Information for suppliers and service providers

Data protection information for customers and interested parties in accordance with Art. 13, 14 and 21 of the General Data Protection Regulation (GDPR)

Data protection is an important concern for us. Below we inform you how we process your data and what rights you are entitled to.

1. who is responsible for data processing and who can you contact?

VOMED Volzer Medizintechnik GmbH & Co. KG
In Göhren 25
78532 Tuttlingen
Phone: +49 7461 965700
Fax: +49 7461 9657050
E-mail address: datenschutz(at)vomed.de

2. contact details of the data protection officer

Edmund Hilt
hilt evolution
datenschutz(at)hilt-evolution.com

3. processing purposes and legal basis

Your personal data will be processed in accordance with the provisions of the General Data Protection Regulation (GDPR), the German Federal Data Protection Act (BDSG) and other relevant data protection regulations. The processing and use of individual data depends on the agreed or requested service. You can find further details and additions to the processing purposes in our contract documents, forms, declarations of consent and other information provided to you (e.g. on the website or in the terms and conditions).

3.1 Consent (Art. 6 para. 1 letter a GDPR)

If you have given us your consent to the processing of personal data, the respective consent is the legal basis for the processing mentioned there; you can revoke your consent at any time with effect for the future.
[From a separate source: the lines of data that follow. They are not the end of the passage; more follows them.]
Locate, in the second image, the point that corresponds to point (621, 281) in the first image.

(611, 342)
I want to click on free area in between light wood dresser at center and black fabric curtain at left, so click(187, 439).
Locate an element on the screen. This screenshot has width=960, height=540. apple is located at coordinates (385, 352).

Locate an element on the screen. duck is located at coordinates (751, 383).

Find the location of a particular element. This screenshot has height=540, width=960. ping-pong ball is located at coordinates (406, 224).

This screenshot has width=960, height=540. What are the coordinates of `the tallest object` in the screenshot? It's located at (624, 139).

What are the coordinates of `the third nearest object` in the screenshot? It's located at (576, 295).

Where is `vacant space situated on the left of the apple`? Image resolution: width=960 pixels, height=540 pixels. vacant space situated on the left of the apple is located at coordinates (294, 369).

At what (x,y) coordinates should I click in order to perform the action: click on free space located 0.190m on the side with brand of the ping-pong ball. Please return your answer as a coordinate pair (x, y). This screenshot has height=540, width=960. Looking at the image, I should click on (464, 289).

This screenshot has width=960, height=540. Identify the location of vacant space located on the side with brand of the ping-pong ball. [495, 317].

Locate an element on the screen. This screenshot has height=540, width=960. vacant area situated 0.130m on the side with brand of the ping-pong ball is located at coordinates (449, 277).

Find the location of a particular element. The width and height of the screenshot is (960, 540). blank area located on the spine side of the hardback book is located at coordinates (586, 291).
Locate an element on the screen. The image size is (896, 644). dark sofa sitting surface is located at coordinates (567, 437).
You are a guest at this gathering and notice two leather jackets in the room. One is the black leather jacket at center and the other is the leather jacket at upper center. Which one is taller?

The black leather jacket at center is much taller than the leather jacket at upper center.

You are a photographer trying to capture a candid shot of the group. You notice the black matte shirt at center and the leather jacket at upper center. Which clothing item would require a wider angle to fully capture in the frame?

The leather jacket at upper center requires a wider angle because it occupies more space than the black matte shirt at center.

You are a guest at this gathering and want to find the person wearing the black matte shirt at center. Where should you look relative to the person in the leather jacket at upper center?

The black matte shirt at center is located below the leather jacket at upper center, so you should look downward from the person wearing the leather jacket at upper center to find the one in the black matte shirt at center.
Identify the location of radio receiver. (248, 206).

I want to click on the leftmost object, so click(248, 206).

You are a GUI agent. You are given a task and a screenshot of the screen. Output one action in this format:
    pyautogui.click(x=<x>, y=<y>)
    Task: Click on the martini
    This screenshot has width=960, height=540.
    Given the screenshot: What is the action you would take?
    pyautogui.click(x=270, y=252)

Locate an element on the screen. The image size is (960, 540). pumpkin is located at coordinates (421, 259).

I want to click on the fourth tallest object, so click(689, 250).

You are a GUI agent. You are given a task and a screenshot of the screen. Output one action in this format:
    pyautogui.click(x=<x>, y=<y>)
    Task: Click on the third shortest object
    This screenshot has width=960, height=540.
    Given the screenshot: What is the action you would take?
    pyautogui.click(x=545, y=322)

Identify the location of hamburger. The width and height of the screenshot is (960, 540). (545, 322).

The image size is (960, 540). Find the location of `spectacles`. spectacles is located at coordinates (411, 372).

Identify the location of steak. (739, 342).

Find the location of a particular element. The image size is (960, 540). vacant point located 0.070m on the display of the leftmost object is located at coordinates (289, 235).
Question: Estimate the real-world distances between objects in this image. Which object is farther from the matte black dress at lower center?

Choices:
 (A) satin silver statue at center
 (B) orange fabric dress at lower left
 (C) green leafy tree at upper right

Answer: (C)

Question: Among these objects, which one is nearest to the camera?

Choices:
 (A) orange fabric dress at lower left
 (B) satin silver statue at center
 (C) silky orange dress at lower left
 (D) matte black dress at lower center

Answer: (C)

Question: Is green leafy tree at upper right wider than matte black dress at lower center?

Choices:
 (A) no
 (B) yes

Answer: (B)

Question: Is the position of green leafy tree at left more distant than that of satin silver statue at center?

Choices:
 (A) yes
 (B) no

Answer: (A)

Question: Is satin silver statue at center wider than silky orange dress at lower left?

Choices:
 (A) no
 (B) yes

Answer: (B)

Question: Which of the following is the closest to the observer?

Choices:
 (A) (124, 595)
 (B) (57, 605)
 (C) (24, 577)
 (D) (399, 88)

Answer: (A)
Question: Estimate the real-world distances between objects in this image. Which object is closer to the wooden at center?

3.2 Fulfillment of contractual obligations (Art. 6 para. 1 letter b GDPR)

We process your personal data for the performance of our contracts with you. Furthermore, your personal data will be processed to carry out measures and activities in the context of pre-contractual relationships.

3.3 Fulfillment of legal obligations (Art. 6 para. 1 c GDPR)

We process your personal data if this is necessary to fulfill legal obligations (e.g. commercial and tax laws).

 

Furthermore, we may process your data to prevent, combat and investigate the financing of terrorism and criminal offenses that endanger assets, for comparisons with European and international anti-terror lists, to fulfill tax control and reporting obligations and to archive data for the purposes of data protection and data security as well as for audits by tax, customs and other authorities. In addition, the disclosure of personal data may become necessary in the context of official/judicial measures for the purposes of gathering evidence, criminal prosecution or the enforcement of civil law claims.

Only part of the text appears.